Le pigeon de Nicobar est un oiseau doté d’un plumage exceptionnel. Il possède un plumage doré, vert sombre irisé avec des tons et reflets cuivre. Son bec est noir et ses pattes rouges. Sa queue est courte et blanche et de longues plumes descendent le long de son cou. Leur dimorphisme sexuel se manifeste au niveau de la caroncule sur le bec qui devient plus proéminente lors des saisons de reproduction. Les jeunes acquièrent leur plumage définitif entre 5 et 14 mois. Ils mesurent entre 30 et 40 cm et pèsent entre 450 et 600 g. …et pourtant une méthode de reproduction similaire
«Ces deux espèces de columbidés pondent en général deux œufs, cependant seul un des pigeonneaux du pigeon de Nicobar survit. Tous les deux nichent dans les arbres et les petits naissent sans plumes, ils sont nidicoles. L’incubation dure environ 19 jours pour la colombe poignardée et environ 21 jours pour le pigeon de Nicobar. Le mâle couve la journée et la femelle la nuit. La nourriture des oisillons consiste en du «lait de pigeon». C’est un lait sans glucide. La couche de base des cellules épithéliales du jabot produit une couche supérieure qui va se mélanger au lumen et subir des transformations pour devenir le lait de jabot. La protéine prolactine va stimuler ces cellules afin qu’elles accumulent une grande quantité de lipides et de protéines.

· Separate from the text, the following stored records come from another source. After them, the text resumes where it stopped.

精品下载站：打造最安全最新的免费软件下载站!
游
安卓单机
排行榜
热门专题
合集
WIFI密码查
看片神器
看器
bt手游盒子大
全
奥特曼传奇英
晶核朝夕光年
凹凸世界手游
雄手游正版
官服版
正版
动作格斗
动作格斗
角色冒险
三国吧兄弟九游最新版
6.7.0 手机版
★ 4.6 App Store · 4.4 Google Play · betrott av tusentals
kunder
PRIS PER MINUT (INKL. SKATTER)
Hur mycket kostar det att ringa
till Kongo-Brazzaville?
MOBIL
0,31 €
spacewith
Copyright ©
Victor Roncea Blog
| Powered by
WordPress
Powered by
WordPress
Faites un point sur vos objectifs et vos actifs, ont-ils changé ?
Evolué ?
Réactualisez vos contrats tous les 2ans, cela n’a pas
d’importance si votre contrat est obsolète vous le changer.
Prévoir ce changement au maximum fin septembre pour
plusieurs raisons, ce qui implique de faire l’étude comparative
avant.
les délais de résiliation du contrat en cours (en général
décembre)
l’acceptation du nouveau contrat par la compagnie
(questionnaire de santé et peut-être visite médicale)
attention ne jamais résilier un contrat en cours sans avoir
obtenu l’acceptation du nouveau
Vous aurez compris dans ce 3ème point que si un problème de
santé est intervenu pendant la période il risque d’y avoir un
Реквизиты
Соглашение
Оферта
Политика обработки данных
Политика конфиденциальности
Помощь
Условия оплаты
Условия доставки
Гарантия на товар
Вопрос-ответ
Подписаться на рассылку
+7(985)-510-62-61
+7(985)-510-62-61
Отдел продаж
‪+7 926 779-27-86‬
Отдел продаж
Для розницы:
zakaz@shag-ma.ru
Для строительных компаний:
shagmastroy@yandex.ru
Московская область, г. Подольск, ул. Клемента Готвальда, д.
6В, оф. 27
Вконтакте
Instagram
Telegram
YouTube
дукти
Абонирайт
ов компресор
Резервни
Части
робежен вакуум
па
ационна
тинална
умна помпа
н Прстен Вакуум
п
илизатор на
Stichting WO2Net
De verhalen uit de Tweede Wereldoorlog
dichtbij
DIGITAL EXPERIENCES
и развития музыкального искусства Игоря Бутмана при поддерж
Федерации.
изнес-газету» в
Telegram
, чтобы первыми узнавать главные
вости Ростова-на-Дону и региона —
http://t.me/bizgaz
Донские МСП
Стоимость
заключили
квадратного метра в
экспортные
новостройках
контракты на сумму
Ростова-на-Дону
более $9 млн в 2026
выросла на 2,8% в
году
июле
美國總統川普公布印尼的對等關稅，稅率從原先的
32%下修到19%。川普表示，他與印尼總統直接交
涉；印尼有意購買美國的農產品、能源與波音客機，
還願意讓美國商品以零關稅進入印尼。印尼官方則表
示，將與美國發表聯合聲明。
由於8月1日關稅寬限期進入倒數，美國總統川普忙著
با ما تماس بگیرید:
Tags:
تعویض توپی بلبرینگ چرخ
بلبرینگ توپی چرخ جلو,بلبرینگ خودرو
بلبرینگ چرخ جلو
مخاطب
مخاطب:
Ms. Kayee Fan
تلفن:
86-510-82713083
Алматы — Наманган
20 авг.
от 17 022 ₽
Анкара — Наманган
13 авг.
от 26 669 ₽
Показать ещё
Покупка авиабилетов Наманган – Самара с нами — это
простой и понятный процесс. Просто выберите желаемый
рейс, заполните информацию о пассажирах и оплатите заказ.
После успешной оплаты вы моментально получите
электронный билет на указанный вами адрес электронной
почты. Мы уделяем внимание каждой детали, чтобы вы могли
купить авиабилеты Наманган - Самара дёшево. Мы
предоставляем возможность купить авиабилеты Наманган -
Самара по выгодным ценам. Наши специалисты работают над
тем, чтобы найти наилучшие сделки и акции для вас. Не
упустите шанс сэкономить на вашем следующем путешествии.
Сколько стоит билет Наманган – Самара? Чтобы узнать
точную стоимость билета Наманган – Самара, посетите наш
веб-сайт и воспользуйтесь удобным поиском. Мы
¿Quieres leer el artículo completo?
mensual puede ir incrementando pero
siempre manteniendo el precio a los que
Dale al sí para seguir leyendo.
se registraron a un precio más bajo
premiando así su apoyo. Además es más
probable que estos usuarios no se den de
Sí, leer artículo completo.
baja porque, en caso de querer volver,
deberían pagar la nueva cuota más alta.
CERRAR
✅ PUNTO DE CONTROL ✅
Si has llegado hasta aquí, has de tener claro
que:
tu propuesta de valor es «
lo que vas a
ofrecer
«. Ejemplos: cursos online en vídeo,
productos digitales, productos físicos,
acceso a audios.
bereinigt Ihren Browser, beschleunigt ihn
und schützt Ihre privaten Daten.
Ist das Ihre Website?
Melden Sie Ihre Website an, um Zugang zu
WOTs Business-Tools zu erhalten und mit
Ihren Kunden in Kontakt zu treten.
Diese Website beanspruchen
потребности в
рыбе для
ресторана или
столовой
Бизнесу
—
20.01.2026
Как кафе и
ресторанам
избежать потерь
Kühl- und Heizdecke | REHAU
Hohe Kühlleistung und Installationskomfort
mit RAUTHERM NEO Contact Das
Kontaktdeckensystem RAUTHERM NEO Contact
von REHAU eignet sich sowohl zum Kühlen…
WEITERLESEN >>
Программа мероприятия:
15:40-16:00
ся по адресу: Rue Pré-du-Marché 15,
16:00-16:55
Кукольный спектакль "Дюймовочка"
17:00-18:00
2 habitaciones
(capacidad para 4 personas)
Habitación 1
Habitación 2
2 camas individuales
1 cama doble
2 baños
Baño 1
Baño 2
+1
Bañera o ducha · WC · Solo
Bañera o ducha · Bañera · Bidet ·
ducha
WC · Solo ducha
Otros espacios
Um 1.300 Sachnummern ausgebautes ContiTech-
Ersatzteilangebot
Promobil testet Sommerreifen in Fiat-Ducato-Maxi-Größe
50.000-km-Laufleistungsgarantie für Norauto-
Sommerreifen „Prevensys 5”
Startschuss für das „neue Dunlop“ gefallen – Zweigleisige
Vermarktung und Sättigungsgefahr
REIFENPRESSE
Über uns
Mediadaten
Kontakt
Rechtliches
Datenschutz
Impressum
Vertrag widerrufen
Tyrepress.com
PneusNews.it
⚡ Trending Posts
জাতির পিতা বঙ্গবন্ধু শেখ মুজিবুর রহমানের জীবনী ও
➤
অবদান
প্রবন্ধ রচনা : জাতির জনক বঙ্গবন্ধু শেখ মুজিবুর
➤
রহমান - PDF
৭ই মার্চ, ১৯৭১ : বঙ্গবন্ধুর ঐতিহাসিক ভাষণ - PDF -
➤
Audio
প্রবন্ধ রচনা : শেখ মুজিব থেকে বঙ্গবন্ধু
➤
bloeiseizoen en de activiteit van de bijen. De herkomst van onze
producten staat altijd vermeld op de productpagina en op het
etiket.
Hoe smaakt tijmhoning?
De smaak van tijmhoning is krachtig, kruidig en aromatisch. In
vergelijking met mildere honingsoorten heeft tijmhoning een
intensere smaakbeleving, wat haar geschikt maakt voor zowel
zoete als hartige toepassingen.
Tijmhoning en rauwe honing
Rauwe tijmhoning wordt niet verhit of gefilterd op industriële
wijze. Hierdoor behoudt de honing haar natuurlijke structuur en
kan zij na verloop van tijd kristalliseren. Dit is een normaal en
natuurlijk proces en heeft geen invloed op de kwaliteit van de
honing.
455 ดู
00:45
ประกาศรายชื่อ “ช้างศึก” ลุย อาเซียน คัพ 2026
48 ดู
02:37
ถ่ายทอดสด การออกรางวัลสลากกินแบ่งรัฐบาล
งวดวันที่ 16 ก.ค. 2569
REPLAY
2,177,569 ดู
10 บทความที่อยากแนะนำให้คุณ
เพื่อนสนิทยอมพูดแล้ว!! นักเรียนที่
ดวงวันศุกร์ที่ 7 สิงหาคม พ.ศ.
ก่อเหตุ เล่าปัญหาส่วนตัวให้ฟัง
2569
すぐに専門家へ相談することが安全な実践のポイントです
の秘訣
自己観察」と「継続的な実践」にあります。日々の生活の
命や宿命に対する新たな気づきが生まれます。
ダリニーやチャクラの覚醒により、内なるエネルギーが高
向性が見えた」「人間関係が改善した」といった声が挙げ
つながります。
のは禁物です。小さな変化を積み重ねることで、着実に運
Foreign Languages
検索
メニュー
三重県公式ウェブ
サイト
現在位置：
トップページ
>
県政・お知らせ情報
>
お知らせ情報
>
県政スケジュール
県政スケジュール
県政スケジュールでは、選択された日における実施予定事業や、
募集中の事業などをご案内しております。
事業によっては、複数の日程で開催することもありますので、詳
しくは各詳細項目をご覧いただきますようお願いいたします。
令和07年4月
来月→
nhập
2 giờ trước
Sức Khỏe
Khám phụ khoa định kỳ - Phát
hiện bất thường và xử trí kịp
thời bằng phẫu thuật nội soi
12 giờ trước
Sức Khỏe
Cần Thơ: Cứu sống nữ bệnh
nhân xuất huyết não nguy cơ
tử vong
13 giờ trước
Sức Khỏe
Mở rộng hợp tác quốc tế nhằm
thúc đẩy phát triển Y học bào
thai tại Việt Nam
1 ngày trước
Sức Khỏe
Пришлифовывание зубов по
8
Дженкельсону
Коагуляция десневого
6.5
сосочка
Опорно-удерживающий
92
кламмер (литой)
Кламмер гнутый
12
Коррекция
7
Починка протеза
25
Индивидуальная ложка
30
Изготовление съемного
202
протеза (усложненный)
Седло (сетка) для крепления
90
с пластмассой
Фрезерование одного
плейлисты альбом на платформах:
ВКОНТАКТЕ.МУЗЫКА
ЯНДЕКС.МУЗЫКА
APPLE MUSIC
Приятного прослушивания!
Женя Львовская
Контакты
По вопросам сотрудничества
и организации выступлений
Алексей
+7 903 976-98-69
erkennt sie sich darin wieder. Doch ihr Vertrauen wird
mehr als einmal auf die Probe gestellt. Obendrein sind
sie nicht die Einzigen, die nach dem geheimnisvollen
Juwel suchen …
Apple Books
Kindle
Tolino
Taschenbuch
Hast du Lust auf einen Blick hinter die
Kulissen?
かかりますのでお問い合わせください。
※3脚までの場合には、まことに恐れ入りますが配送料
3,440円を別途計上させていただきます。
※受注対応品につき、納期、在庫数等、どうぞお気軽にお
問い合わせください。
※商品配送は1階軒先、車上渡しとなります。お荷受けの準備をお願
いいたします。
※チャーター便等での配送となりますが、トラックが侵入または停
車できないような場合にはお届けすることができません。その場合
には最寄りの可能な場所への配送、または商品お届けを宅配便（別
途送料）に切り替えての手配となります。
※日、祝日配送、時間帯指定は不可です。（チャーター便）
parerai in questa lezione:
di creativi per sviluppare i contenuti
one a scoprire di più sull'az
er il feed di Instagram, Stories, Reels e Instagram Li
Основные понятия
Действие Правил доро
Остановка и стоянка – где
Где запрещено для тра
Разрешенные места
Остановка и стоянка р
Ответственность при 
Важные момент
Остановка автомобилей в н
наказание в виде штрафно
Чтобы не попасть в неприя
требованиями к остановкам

Au Tropiquarium, cela fait plus de 20 ans que nous présentons ces deux oiseaux, ils se sont toujours bien reproduits, nous avons fréquemment des naissances.
Les visiteurs apprécient beaucoup de pouvoir les observer au plus près dans la serre tropicale. La raison est simple, ils ont ce qu’on appelle «la distance de fuite». Un oiseau dans une volière de petites dimensions n’oserait pas s’approcher, car il ne pourrait pas s’enfuir, il serait vite rattrapé. Nos oiseaux savent que s’ils veulent se mettre hors de portée du danger, ils peuvent s’envoler et se cacher, ils sont donc moins craintifs. C’est un privilège de pouvoir se promener avec ces oiseaux exceptionnels volant au-dessus de notre tête ou courant à côté de nous.»
Ces deux oiseaux sont classés en liste II dans les statuts de l’UICN: légèrement menacés de disparition il y a quelques années, leur statut devient de plus en plus menacé.